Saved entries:
[Start of Attachment]
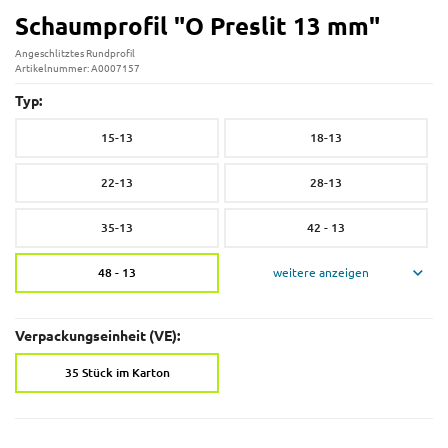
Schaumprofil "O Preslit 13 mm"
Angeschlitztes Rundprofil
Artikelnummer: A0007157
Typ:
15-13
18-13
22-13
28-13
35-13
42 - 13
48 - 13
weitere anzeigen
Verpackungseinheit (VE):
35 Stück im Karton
[End of Attachment]
[Start of Attachment]
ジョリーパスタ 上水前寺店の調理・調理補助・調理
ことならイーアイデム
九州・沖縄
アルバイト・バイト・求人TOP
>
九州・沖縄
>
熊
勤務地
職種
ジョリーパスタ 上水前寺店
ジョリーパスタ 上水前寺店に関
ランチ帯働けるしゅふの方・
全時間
[End of Attachment]
--- WHAT THE TASK REQUIRES ---
Count the lines in the entries above that contain the string "ジョリーパスタ". Reply with the number only.

--- SOLUTION FOR THIS EXERCISE ---
3